**SUPPLIED PASSAGE**

Personal information
- Full name: Pavel Nikolayevich Kireyenko
- Date of birth: 14 June 1994 (age 32)
- Place of birth: Saint Petersburg, Russia
- Height: 1.75 m (5 ft 9 in)
- Position: Forward

Team information
- Current team: Dynamo St. Petersburg
- Number: 19

Youth career
- Zenit St.Petersburg

Senior career*
- Years: Team / Apps / (Gls)
- 2012–2016: Zenit St.Petersburg / 0 / (0)
- 2013–2016: Zenit-2 St.Petersburg / 92 / (15)
- 2016–2017: Palanga / 0 / (0)
- 2016–2017: → Tosno (loan) / 15 / (1)
- 2017–2018: Dynamo St.Petersburg / 27 / (4)
- 2018–2019: Sibir Novosibirsk / 38 / (6)
- 2019–2021: Tom Tomsk / 35 / (5)
- 2021–2022: Noah / 27 / (8)
- 2022–2023: Caspiy / 26 / (2)
- 2023–2024: Tobol / 18 / (0)
- 2024: Turan / 18 / (1)
- 2025: Alashkert / 12 / (1)
- 2025–2026: Sokol Saratov / 28 / (2)
- 2026–: Dynamo St. Petersburg / 0 / (0)

**INFORMATION SUPPLIED**

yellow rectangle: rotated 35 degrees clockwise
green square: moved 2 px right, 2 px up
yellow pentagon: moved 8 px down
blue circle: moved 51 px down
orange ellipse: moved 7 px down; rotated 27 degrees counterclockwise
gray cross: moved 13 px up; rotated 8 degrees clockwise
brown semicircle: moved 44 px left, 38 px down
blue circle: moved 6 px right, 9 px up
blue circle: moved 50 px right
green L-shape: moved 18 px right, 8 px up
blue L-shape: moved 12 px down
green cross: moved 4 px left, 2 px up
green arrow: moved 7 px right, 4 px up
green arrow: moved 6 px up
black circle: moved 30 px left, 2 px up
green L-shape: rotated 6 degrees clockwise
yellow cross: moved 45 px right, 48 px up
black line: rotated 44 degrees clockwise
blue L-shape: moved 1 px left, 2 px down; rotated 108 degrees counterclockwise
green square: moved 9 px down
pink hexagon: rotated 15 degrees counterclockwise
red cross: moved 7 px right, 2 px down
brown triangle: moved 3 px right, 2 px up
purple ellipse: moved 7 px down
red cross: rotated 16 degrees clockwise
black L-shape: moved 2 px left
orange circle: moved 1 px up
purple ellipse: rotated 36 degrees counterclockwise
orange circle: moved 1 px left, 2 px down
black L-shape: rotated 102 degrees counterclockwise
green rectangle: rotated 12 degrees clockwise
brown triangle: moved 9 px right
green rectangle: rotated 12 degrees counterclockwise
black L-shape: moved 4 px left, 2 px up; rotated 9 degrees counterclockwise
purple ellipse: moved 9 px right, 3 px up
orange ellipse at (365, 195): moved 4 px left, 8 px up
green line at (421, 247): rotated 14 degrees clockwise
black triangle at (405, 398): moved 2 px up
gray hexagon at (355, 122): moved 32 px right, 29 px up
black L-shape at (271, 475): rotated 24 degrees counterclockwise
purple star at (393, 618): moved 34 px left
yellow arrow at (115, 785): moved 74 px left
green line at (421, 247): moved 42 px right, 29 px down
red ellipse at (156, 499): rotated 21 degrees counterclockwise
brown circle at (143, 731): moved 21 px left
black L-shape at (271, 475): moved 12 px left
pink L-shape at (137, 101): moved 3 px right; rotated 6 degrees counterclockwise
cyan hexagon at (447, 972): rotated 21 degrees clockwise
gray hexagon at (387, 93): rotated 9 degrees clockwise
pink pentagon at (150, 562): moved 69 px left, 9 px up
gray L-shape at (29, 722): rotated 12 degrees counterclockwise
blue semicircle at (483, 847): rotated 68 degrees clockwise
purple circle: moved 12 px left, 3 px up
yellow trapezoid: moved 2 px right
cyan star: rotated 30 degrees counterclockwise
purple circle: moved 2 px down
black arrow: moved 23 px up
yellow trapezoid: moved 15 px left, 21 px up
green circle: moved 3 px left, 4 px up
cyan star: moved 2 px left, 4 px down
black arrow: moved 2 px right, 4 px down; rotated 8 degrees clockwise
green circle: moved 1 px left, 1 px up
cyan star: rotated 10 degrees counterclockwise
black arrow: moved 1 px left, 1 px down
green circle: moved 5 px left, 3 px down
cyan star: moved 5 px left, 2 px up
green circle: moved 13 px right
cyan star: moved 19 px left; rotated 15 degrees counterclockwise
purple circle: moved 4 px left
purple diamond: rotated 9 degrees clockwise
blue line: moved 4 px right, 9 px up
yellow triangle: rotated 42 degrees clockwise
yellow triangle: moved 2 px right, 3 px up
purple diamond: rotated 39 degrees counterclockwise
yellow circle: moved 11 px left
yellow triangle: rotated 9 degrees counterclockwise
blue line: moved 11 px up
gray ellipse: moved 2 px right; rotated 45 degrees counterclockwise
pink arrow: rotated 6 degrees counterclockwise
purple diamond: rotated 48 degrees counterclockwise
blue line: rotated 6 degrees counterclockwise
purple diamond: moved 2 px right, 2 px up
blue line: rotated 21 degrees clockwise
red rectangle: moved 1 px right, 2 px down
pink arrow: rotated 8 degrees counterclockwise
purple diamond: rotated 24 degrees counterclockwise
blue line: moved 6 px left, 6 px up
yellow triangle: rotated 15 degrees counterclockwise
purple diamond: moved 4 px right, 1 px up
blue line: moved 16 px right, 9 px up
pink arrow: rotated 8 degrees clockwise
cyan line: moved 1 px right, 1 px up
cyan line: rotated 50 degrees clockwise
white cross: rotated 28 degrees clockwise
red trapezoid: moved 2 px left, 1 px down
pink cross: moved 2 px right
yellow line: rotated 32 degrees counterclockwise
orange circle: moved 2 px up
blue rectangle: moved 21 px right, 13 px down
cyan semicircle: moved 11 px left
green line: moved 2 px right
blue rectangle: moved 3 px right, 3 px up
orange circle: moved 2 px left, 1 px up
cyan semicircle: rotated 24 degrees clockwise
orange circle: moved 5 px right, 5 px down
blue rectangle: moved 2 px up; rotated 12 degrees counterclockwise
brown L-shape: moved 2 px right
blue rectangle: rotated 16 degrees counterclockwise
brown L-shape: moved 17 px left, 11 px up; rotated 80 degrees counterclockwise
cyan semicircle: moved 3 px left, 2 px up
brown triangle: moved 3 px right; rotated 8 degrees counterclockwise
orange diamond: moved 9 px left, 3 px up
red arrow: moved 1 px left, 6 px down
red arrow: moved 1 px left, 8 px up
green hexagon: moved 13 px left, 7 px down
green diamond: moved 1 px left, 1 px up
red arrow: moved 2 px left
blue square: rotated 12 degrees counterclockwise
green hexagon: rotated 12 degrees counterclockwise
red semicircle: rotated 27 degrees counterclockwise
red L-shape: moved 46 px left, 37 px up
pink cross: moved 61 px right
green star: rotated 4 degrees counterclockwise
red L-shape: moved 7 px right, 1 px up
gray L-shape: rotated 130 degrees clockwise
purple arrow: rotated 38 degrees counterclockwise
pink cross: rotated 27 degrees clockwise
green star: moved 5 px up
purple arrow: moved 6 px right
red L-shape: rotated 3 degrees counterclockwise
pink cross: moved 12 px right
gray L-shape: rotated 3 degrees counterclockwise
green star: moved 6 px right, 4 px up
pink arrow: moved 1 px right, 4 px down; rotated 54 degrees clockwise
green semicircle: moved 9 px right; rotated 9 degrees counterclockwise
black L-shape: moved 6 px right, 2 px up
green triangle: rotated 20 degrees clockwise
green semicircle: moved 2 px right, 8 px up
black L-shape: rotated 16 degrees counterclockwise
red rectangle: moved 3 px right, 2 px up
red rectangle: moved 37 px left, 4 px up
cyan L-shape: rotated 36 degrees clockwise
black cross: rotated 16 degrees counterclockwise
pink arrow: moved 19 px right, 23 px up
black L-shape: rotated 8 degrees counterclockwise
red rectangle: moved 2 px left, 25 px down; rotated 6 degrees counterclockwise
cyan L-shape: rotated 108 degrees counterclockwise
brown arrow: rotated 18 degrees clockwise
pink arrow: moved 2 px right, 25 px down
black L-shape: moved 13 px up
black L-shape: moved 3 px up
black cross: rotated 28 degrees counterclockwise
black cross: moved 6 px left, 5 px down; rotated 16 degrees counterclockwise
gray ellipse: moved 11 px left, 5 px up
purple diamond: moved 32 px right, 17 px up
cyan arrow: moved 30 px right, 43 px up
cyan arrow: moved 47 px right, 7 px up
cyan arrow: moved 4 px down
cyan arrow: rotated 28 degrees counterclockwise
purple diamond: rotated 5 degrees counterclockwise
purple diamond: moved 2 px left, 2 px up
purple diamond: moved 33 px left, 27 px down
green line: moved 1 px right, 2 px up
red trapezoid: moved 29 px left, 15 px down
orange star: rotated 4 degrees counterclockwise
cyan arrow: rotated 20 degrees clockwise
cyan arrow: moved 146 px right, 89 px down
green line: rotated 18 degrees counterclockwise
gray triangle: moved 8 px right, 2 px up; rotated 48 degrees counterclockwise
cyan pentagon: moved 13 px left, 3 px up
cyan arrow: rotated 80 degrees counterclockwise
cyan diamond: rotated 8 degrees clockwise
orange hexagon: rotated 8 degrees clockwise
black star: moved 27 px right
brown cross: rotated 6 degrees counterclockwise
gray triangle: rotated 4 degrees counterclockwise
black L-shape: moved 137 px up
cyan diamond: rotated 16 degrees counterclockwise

**WORK TASK A**
In the Pavel Kireyenko player profile, which club had him on loan during 2016–2017?
**WORK TASK B**
Write what comes next in the Pavel Kireyenko player profile, starting after its final line.

**EXPECTED OUTPUT A**
Tosno

**EXPECTED OUTPUT B**
= Pavel Kireyenko =

Russian footballer

Pavel Nikolayevich Kireyenko (Павел Николаевич Киреенко; born 14 June 1994) is a Russian football player who plays for Dynamo St. Petersburg.

==Club career==
He made his professional debut in the Russian Professional Football League for FC Zenit-2 St. Petersburg on 15 July 2013 in a game against FC Tosno. He made his Russian Football National League debut for Zenit-2 on 12 July 2015 in a game against FC Torpedo Armavir.

On 28 January 2022, Kireyenko left Noah by mutual consent.

On 18 February 2025, Armenian Premier League club Alashkert announced the singing of Kireyenko.